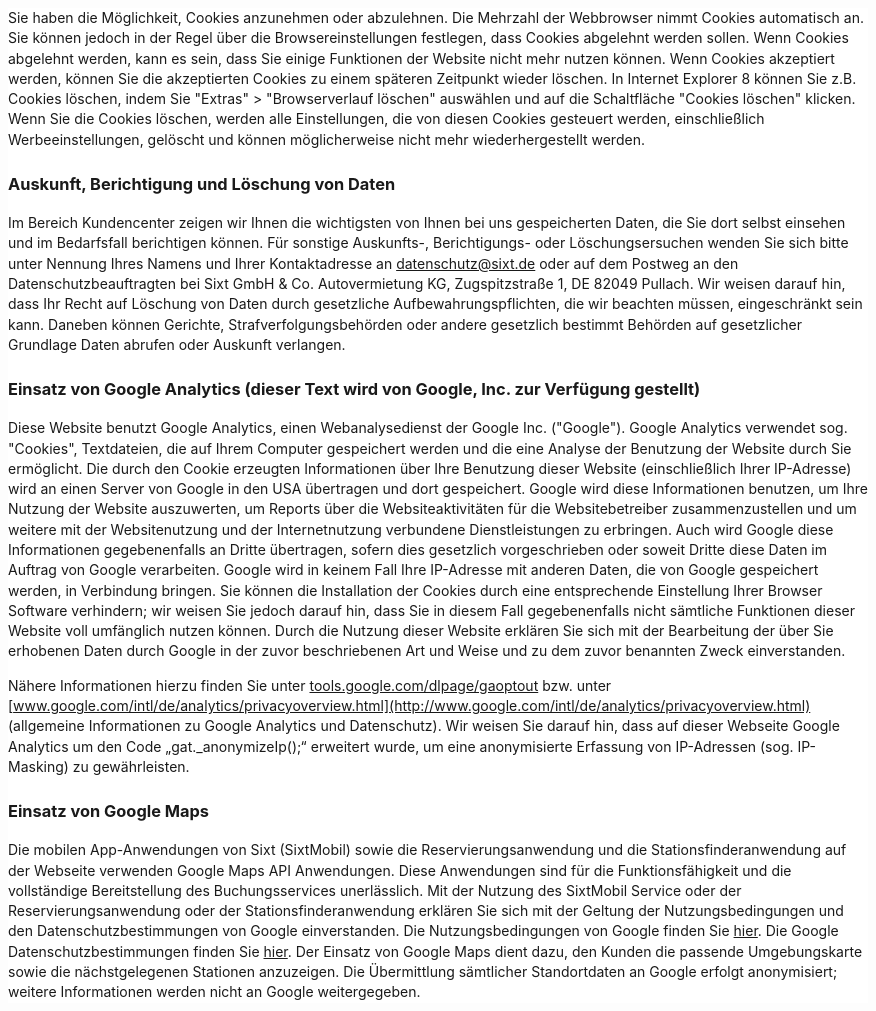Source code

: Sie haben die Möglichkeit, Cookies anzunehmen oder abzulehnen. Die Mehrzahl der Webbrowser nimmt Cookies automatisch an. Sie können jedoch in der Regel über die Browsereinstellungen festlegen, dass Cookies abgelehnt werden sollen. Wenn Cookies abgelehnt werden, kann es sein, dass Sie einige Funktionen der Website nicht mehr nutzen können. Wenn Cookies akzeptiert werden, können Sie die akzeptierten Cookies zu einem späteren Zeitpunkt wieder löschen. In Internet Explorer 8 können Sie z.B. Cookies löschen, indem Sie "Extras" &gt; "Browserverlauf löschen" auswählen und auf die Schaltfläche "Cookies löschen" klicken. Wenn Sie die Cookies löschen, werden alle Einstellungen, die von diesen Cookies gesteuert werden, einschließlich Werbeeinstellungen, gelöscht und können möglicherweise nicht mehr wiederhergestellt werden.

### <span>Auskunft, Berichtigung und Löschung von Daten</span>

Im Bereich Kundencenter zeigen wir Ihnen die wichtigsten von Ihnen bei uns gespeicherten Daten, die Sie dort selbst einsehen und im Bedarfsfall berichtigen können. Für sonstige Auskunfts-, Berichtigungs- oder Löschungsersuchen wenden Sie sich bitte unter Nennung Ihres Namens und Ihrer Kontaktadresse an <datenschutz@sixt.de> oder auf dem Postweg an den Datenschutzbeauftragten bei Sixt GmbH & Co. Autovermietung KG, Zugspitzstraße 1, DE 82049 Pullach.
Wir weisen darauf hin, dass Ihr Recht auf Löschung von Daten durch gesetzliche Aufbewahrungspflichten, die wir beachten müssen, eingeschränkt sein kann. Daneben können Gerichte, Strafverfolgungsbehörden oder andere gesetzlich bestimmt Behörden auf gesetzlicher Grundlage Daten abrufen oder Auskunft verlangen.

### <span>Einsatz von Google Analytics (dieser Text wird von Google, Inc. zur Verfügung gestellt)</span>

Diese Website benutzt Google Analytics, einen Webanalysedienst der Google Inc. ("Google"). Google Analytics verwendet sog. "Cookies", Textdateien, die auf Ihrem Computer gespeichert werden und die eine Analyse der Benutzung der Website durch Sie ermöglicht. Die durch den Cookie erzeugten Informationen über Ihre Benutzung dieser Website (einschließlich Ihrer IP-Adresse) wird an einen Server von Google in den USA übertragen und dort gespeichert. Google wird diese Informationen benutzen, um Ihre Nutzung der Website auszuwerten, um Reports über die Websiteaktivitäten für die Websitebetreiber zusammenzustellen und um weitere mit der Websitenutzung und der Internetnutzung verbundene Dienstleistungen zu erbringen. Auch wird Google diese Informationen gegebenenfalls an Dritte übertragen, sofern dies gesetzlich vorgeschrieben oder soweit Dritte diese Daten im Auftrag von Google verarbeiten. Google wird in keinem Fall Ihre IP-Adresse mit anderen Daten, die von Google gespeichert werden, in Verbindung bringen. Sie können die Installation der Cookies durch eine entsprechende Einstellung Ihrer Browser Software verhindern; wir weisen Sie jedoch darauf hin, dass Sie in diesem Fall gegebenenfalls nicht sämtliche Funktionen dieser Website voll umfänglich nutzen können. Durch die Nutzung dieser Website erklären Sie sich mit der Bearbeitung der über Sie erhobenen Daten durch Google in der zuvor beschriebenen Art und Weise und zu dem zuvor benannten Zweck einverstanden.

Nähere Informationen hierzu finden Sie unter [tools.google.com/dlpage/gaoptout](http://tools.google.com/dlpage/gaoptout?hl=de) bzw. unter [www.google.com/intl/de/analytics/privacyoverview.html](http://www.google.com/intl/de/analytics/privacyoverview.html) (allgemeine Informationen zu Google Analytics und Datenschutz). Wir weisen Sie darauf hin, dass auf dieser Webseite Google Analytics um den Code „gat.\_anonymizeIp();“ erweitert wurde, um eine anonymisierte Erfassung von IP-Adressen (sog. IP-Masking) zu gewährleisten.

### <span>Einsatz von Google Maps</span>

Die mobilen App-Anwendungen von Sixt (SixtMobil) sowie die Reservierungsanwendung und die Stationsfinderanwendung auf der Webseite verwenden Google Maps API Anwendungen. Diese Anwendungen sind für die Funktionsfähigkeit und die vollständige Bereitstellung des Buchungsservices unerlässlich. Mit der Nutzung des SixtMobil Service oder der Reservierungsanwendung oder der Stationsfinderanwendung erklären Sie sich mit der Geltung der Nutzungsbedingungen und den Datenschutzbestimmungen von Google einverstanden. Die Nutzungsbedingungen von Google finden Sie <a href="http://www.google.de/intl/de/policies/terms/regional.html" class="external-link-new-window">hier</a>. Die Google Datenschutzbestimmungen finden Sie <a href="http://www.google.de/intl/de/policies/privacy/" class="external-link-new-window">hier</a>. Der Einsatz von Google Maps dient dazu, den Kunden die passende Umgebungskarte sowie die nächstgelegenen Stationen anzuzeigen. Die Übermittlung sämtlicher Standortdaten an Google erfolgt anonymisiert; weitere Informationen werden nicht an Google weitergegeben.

--------------------

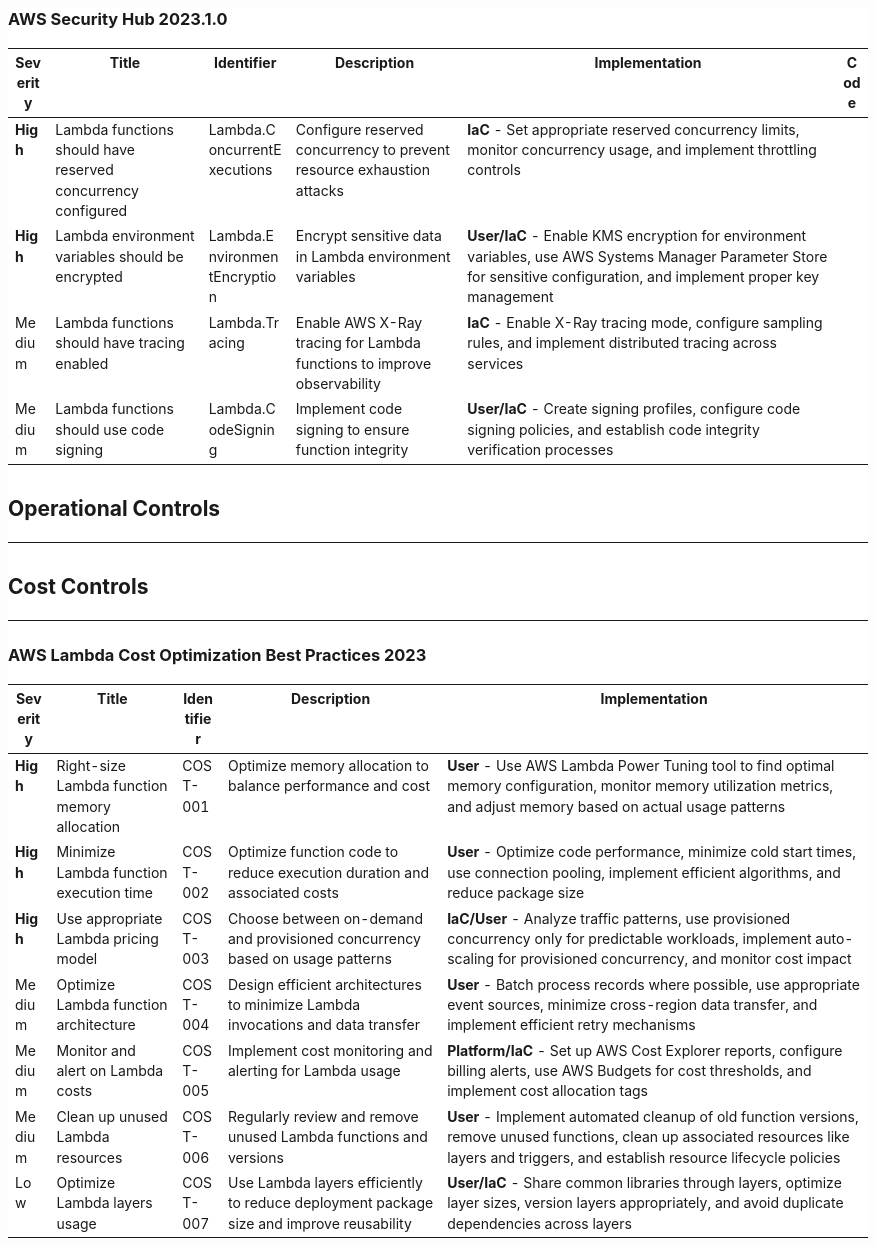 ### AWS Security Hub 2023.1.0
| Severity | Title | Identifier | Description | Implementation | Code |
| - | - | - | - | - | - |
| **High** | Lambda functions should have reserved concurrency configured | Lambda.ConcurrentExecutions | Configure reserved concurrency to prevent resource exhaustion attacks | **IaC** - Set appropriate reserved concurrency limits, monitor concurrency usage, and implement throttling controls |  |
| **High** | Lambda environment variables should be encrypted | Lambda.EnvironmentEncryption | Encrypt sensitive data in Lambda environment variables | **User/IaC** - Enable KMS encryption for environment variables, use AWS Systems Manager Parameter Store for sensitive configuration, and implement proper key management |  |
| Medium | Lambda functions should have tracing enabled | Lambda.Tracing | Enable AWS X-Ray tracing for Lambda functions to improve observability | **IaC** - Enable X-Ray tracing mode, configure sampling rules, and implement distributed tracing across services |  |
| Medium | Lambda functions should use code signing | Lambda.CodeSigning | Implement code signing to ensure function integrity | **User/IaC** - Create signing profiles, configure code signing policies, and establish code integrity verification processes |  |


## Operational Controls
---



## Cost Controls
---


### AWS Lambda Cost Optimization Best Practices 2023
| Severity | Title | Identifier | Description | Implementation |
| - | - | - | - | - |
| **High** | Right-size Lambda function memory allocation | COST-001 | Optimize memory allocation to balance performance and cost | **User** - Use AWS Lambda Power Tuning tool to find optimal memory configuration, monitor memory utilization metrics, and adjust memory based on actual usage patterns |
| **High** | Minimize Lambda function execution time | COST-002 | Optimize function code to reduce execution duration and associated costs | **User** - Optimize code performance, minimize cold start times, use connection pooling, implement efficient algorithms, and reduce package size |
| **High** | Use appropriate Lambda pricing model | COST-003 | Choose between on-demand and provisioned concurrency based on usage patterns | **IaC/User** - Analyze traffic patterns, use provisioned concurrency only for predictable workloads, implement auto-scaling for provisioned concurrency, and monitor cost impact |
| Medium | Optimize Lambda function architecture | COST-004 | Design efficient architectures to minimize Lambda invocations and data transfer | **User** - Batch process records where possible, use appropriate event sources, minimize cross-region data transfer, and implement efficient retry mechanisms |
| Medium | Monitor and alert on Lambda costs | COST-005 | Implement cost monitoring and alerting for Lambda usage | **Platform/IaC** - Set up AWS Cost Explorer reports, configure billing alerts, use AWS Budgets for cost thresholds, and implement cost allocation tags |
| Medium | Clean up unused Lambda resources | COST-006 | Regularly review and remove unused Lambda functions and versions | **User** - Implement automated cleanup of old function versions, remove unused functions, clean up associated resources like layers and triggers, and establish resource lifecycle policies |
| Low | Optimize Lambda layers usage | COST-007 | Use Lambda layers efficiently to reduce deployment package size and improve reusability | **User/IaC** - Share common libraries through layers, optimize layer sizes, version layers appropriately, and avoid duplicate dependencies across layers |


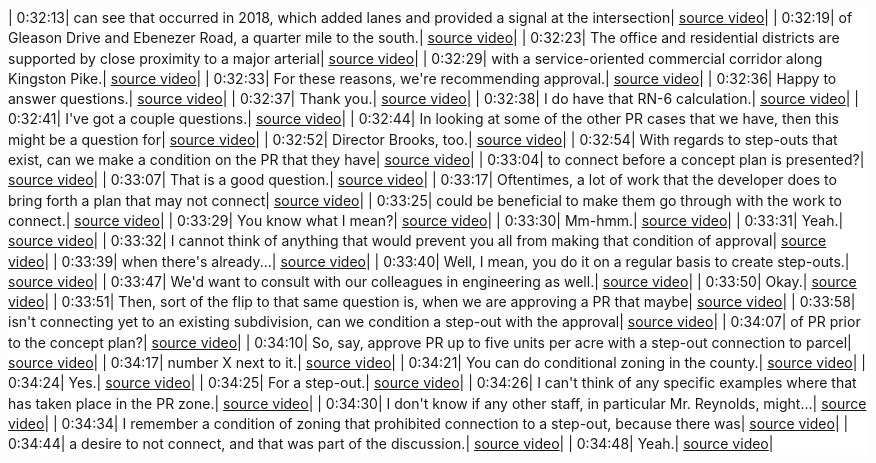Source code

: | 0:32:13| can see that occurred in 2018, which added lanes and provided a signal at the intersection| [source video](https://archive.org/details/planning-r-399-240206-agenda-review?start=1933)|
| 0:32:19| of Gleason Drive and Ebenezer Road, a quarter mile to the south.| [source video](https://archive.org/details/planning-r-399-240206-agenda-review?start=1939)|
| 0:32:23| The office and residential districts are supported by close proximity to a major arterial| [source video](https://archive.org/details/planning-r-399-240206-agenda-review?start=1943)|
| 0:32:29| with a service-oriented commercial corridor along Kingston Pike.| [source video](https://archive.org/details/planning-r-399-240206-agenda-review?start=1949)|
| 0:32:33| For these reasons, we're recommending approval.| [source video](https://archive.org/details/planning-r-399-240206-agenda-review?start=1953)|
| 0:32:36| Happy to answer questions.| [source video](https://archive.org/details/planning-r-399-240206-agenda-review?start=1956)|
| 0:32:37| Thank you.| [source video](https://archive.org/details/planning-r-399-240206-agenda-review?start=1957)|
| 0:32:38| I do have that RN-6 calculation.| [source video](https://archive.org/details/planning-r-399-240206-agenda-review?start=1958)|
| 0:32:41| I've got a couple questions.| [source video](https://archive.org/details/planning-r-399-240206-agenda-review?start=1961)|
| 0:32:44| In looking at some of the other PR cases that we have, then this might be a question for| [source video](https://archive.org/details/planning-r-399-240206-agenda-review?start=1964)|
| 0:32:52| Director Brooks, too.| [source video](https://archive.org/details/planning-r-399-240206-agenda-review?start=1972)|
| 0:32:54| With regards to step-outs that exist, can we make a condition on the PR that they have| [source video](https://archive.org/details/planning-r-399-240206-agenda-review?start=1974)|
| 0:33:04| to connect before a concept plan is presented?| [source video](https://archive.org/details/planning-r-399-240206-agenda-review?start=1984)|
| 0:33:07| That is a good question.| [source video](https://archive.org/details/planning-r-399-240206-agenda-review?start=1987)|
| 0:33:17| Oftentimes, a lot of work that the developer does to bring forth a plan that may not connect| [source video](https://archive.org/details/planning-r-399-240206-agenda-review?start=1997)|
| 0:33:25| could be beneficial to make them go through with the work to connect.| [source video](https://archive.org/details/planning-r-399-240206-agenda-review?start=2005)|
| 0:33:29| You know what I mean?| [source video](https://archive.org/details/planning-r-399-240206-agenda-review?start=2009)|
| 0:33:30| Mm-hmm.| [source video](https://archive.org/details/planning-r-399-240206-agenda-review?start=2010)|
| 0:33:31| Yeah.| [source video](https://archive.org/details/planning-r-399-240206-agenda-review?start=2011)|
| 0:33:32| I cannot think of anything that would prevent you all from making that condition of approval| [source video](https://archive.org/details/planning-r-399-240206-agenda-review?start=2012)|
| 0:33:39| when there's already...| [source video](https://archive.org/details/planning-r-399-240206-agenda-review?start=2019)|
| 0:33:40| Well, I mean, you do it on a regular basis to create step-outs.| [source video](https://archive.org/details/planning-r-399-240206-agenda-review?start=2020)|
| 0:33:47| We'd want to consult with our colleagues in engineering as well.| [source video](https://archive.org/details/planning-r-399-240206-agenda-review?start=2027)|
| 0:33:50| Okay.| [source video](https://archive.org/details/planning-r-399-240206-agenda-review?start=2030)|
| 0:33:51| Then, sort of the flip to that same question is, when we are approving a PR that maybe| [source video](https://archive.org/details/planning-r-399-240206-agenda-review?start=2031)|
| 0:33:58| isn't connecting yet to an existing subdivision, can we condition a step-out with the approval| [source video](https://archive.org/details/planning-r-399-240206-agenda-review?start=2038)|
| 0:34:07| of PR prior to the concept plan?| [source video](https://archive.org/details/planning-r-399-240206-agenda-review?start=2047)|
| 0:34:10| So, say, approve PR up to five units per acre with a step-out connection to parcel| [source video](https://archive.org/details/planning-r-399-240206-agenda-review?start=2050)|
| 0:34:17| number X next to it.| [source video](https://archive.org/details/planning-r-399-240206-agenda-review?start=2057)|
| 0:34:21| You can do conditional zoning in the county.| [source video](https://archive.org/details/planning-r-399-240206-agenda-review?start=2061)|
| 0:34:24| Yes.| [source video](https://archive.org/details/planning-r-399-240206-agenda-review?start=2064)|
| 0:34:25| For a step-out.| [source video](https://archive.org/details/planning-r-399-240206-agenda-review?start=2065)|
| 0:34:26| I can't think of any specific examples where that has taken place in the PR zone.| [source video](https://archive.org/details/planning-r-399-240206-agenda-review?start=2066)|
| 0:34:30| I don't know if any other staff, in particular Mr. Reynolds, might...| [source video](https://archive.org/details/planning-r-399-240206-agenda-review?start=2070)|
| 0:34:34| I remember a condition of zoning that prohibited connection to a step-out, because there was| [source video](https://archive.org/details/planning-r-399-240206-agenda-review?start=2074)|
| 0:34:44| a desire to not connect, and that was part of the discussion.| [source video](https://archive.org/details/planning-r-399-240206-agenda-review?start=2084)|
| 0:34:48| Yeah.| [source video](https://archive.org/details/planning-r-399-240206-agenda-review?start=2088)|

--------------------

→ How to complete this task
Reproduce word for word the lines in the entries above, starting at the line that contains "0:32:13| can see" and ending at the line that contains "0:32:44| In looking".

→ Answer below
: | 0:32:13| can see that occurred in 2018, which added lanes and provided a signal at the intersection| [source video](https://archive.org/details/planning-r-399-240206-agenda-review?start=1933)|
| 0:32:19| of Gleason Drive and Ebenezer Road, a quarter mile to the south.| [source video](https://archive.org/details/planning-r-399-240206-agenda-review?start=1939)|
| 0:32:23| The office and residential districts are supported by close proximity to a major arterial| [source video](https://archive.org/details/planning-r-399-240206-agenda-review?start=1943)|
| 0:32:29| with a service-oriented commercial corridor along Kingston Pike.| [source video](https://archive.org/details/planning-r-399-240206-agenda-review?start=1949)|
| 0:32:33| For these reasons, we're recommending approval.| [source video](https://archive.org/details/planning-r-399-240206-agenda-review?start=1953)|
| 0:32:36| Happy to answer questions.| [source video](https://archive.org/details/planning-r-399-240206-agenda-review?start=1956)|
| 0:32:37| Thank you.| [source video](https://archive.org/details/planning-r-399-240206-agenda-review?start=1957)|
| 0:32:38| I do have that RN-6 calculation.| [source video](https://archive.org/details/planning-r-399-240206-agenda-review?start=1958)|
| 0:32:41| I've got a couple questions.| [source video](https://archive.org/details/planning-r-399-240206-agenda-review?start=1961)|
| 0:32:44| In looking at some of the other PR cases that we have, then this might be a question for| [source video](https://archive.org/details/planning-r-399-240206-agenda-review?start=1964)|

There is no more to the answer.